Stored data:
—————
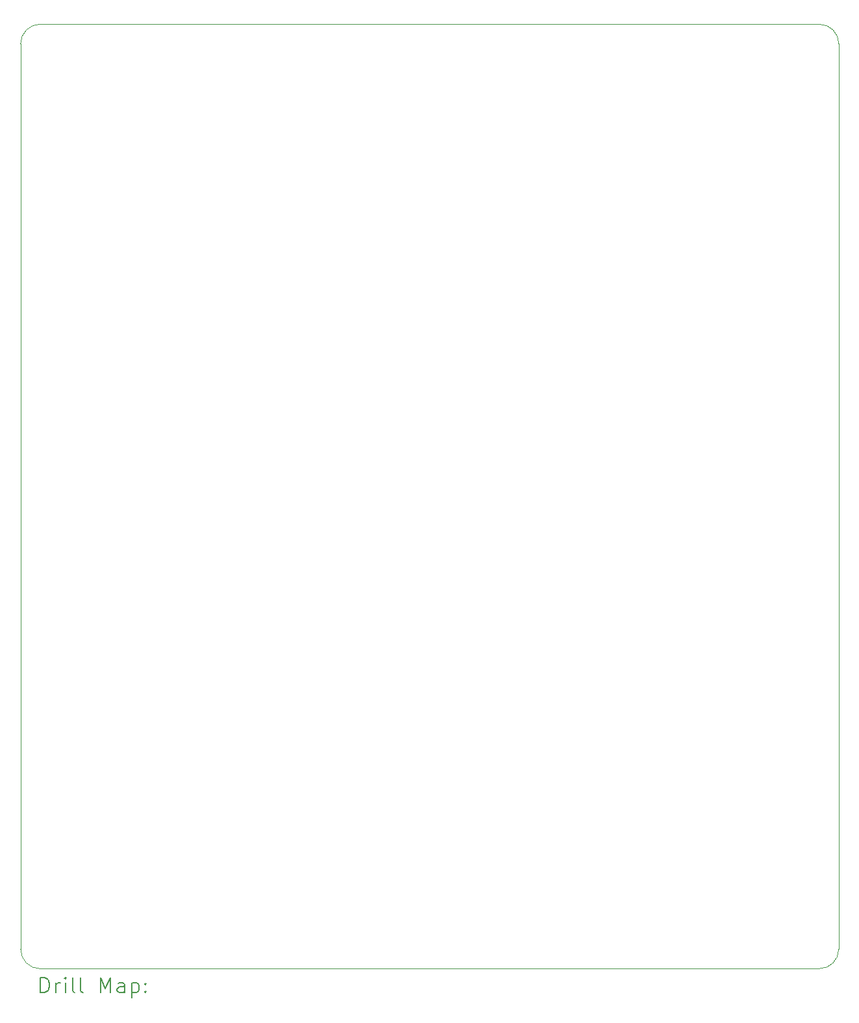
<source format=gbr>
%TF.GenerationSoftware,KiCad,Pcbnew,8.0.7*%
%TF.CreationDate,2025-01-05T17:22:58+01:00*%
%TF.ProjectId,12VSupport,31325653-7570-4706-9f72-742e6b696361,1.1*%
%TF.SameCoordinates,Original*%
%TF.FileFunction,Drillmap*%
%TF.FilePolarity,Positive*%
%FSLAX45Y45*%
G04 Gerber Fmt 4.5, Leading zero omitted, Abs format (unit mm)*
G04 Created by KiCad (PCBNEW 8.0.7) date 2025-01-05 17:22:58*
%MOMM*%
%LPD*%
G01*
G04 APERTURE LIST*
%ADD10C,0.050000*%
%ADD11C,0.200000*%
G04 APERTURE END LIST*
D10*
X14605000Y-4191000D02*
X4445000Y-4191000D01*
X4191000Y-4445000D02*
G75*
G02*
X4445000Y-4191000I254000J0D01*
G01*
X4191000Y-4445000D02*
X4191000Y-16256000D01*
X14859000Y-16256000D02*
G75*
G02*
X14605000Y-16510000I-254000J0D01*
G01*
X14859000Y-16256000D02*
X14859000Y-4445000D01*
X4445000Y-16510000D02*
G75*
G02*
X4191000Y-16256000I0J254000D01*
G01*
X14605000Y-4191000D02*
G75*
G02*
X14859000Y-4445000I0J-254000D01*
G01*
X4445000Y-16510000D02*
X14605000Y-16510000D01*
D11*
X4449277Y-16823984D02*
X4449277Y-16623984D01*
X4449277Y-16623984D02*
X4496896Y-16623984D01*
X4496896Y-16623984D02*
X4525467Y-16633508D01*
X4525467Y-16633508D02*
X4544515Y-16652555D01*
X4544515Y-16652555D02*
X4554039Y-16671603D01*
X4554039Y-16671603D02*
X4563563Y-16709698D01*
X4563563Y-16709698D02*
X4563563Y-16738269D01*
X4563563Y-16738269D02*
X4554039Y-16776365D01*
X4554039Y-16776365D02*
X4544515Y-16795412D01*
X4544515Y-16795412D02*
X4525467Y-16814460D01*
X4525467Y-16814460D02*
X4496896Y-16823984D01*
X4496896Y-16823984D02*
X4449277Y-16823984D01*
X4649277Y-16823984D02*
X4649277Y-16690650D01*
X4649277Y-16728746D02*
X4658801Y-16709698D01*
X4658801Y-16709698D02*
X4668324Y-16700174D01*
X4668324Y-16700174D02*
X4687372Y-16690650D01*
X4687372Y-16690650D02*
X4706420Y-16690650D01*
X4773086Y-16823984D02*
X4773086Y-16690650D01*
X4773086Y-16623984D02*
X4763563Y-16633508D01*
X4763563Y-16633508D02*
X4773086Y-16643031D01*
X4773086Y-16643031D02*
X4782610Y-16633508D01*
X4782610Y-16633508D02*
X4773086Y-16623984D01*
X4773086Y-16623984D02*
X4773086Y-16643031D01*
X4896896Y-16823984D02*
X4877848Y-16814460D01*
X4877848Y-16814460D02*
X4868324Y-16795412D01*
X4868324Y-16795412D02*
X4868324Y-16623984D01*
X5001658Y-16823984D02*
X4982610Y-16814460D01*
X4982610Y-16814460D02*
X4973086Y-16795412D01*
X4973086Y-16795412D02*
X4973086Y-16623984D01*
X5230229Y-16823984D02*
X5230229Y-16623984D01*
X5230229Y-16623984D02*
X5296896Y-16766841D01*
X5296896Y-16766841D02*
X5363563Y-16623984D01*
X5363563Y-16623984D02*
X5363563Y-16823984D01*
X5544515Y-16823984D02*
X5544515Y-16719222D01*
X5544515Y-16719222D02*
X5534991Y-16700174D01*
X5534991Y-16700174D02*
X5515944Y-16690650D01*
X5515944Y-16690650D02*
X5477848Y-16690650D01*
X5477848Y-16690650D02*
X5458801Y-16700174D01*
X5544515Y-16814460D02*
X5525467Y-16823984D01*
X5525467Y-16823984D02*
X5477848Y-16823984D01*
X5477848Y-16823984D02*
X5458801Y-16814460D01*
X5458801Y-16814460D02*
X5449277Y-16795412D01*
X5449277Y-16795412D02*
X5449277Y-16776365D01*
X5449277Y-16776365D02*
X5458801Y-16757317D01*
X5458801Y-16757317D02*
X5477848Y-16747793D01*
X5477848Y-16747793D02*
X5525467Y-16747793D01*
X5525467Y-16747793D02*
X5544515Y-16738269D01*
X5639753Y-16690650D02*
X5639753Y-16890650D01*
X5639753Y-16700174D02*
X5658801Y-16690650D01*
X5658801Y-16690650D02*
X5696896Y-16690650D01*
X5696896Y-16690650D02*
X5715943Y-16700174D01*
X5715943Y-16700174D02*
X5725467Y-16709698D01*
X5725467Y-16709698D02*
X5734991Y-16728746D01*
X5734991Y-16728746D02*
X5734991Y-16785889D01*
X5734991Y-16785889D02*
X5725467Y-16804936D01*
X5725467Y-16804936D02*
X5715943Y-16814460D01*
X5715943Y-16814460D02*
X5696896Y-16823984D01*
X5696896Y-16823984D02*
X5658801Y-16823984D01*
X5658801Y-16823984D02*
X5639753Y-16814460D01*
X5820705Y-16804936D02*
X5830229Y-16814460D01*
X5830229Y-16814460D02*
X5820705Y-16823984D01*
X5820705Y-16823984D02*
X5811182Y-16814460D01*
X5811182Y-16814460D02*
X5820705Y-16804936D01*
X5820705Y-16804936D02*
X5820705Y-16823984D01*
X5820705Y-16700174D02*
X5830229Y-16709698D01*
X5830229Y-16709698D02*
X5820705Y-16719222D01*
X5820705Y-16719222D02*
X5811182Y-16709698D01*
X5811182Y-16709698D02*
X5820705Y-16700174D01*
X5820705Y-16700174D02*
X5820705Y-16719222D01*
M02*

</source>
—————
→ **YOUR ASSIGNMENT**
Except for the pictures, give the data again word for word.

→ **RESULT OF THE EXERCISE**
<source format=gbr>
%TF.GenerationSoftware,KiCad,Pcbnew,8.0.7*%
%TF.CreationDate,2025-01-05T17:22:58+01:00*%
%TF.ProjectId,12VSupport,31325653-7570-4706-9f72-742e6b696361,1.1*%
%TF.SameCoordinates,Original*%
%TF.FileFunction,Drillmap*%
%TF.FilePolarity,Positive*%
%FSLAX45Y45*%
G04 Gerber Fmt 4.5, Leading zero omitted, Abs format (unit mm)*
G04 Created by KiCad (PCBNEW 8.0.7) date 2025-01-05 17:22:58*
%MOMM*%
%LPD*%
G01*
G04 APERTURE LIST*
%ADD10C,0.050000*%
%ADD11C,0.200000*%
G04 APERTURE END LIST*
D10*
X14605000Y-4191000D02*
X4445000Y-4191000D01*
X4191000Y-4445000D02*
G75*
G02*
X4445000Y-4191000I254000J0D01*
G01*
X4191000Y-4445000D02*
X4191000Y-16256000D01*
X14859000Y-16256000D02*
G75*
G02*
X14605000Y-16510000I-254000J0D01*
G01*
X14859000Y-16256000D02*
X14859000Y-4445000D01*
X4445000Y-16510000D02*
G75*
G02*
X4191000Y-16256000I0J254000D01*
G01*
X14605000Y-4191000D02*
G75*
G02*
X14859000Y-4445000I0J-254000D01*
G01*
X4445000Y-16510000D02*
X14605000Y-16510000D01*
D11*
X4449277Y-16823984D02*
X4449277Y-16623984D01*
X4449277Y-16623984D02*
X4496896Y-16623984D01*
X4496896Y-16623984D02*
X4525467Y-16633508D01*
X4525467Y-16633508D02*
X4544515Y-16652555D01*
X4544515Y-16652555D02*
X4554039Y-16671603D01*
X4554039Y-16671603D02*
X4563563Y-16709698D01*
X4563563Y-16709698D02*
X4563563Y-16738269D01*
X4563563Y-16738269D02*
X4554039Y-16776365D01*
X4554039Y-16776365D02*
X4544515Y-16795412D01*
X4544515Y-16795412D02*
X4525467Y-16814460D01*
X4525467Y-16814460D02*
X4496896Y-16823984D01*
X4496896Y-16823984D02*
X4449277Y-16823984D01*
X4649277Y-16823984D02*
X4649277Y-16690650D01*
X4649277Y-16728746D02*
X4658801Y-16709698D01*
X4658801Y-16709698D02*
X4668324Y-16700174D01*
X4668324Y-16700174D02*
X4687372Y-16690650D01*
X4687372Y-16690650D02*
X4706420Y-16690650D01*
X4773086Y-16823984D02*
X4773086Y-16690650D01*
X4773086Y-16623984D02*
X4763563Y-16633508D01*
X4763563Y-16633508D02*
X4773086Y-16643031D01*
X4773086Y-16643031D02*
X4782610Y-16633508D01*
X4782610Y-16633508D02*
X4773086Y-16623984D01*
X4773086Y-16623984D02*
X4773086Y-16643031D01*
X4896896Y-16823984D02*
X4877848Y-16814460D01*
X4877848Y-16814460D02*
X4868324Y-16795412D01*
X4868324Y-16795412D02*
X4868324Y-16623984D01*
X5001658Y-16823984D02*
X4982610Y-16814460D01*
X4982610Y-16814460D02*
X4973086Y-16795412D01*
X4973086Y-16795412D02*
X4973086Y-16623984D01*
X5230229Y-16823984D02*
X5230229Y-16623984D01*
X5230229Y-16623984D02*
X5296896Y-16766841D01*
X5296896Y-16766841D02*
X5363563Y-16623984D01*
X5363563Y-16623984D02*
X5363563Y-16823984D01*
X5544515Y-16823984D02*
X5544515Y-16719222D01*
X5544515Y-16719222D02*
X5534991Y-16700174D01*
X5534991Y-16700174D02*
X5515944Y-16690650D01*
X5515944Y-16690650D02*
X5477848Y-16690650D01*
X5477848Y-16690650D02*
X5458801Y-16700174D01*
X5544515Y-16814460D02*
X5525467Y-16823984D01*
X5525467Y-16823984D02*
X5477848Y-16823984D01*
X5477848Y-16823984D02*
X5458801Y-16814460D01*
X5458801Y-16814460D02*
X5449277Y-16795412D01*
X5449277Y-16795412D02*
X5449277Y-16776365D01*
X5449277Y-16776365D02*
X5458801Y-16757317D01*
X5458801Y-16757317D02*
X5477848Y-16747793D01*
X5477848Y-16747793D02*
X5525467Y-16747793D01*
X5525467Y-16747793D02*
X5544515Y-16738269D01*
X5639753Y-16690650D02*
X5639753Y-16890650D01*
X5639753Y-16700174D02*
X5658801Y-16690650D01*
X5658801Y-16690650D02*
X5696896Y-16690650D01*
X5696896Y-16690650D02*
X5715943Y-16700174D01*
X5715943Y-16700174D02*
X5725467Y-16709698D01*
X5725467Y-16709698D02*
X5734991Y-16728746D01*
X5734991Y-16728746D02*
X5734991Y-16785889D01*
X5734991Y-16785889D02*
X5725467Y-16804936D01*
X5725467Y-16804936D02*
X5715943Y-16814460D01*
X5715943Y-16814460D02*
X5696896Y-16823984D01*
X5696896Y-16823984D02*
X5658801Y-16823984D01*
X5658801Y-16823984D02*
X5639753Y-16814460D01*
X5820705Y-16804936D02*
X5830229Y-16814460D01*
X5830229Y-16814460D02*
X5820705Y-16823984D01*
X5820705Y-16823984D02*
X5811182Y-16814460D01*
X5811182Y-16814460D02*
X5820705Y-16804936D01*
X5820705Y-16804936D02*
X5820705Y-16823984D01*
X5820705Y-16700174D02*
X5830229Y-16709698D01*
X5830229Y-16709698D02*
X5820705Y-16719222D01*
X5820705Y-16719222D02*
X5811182Y-16709698D01*
X5811182Y-16709698D02*
X5820705Y-16700174D01*
X5820705Y-16700174D02*
X5820705Y-16719222D01*
M02*

</source>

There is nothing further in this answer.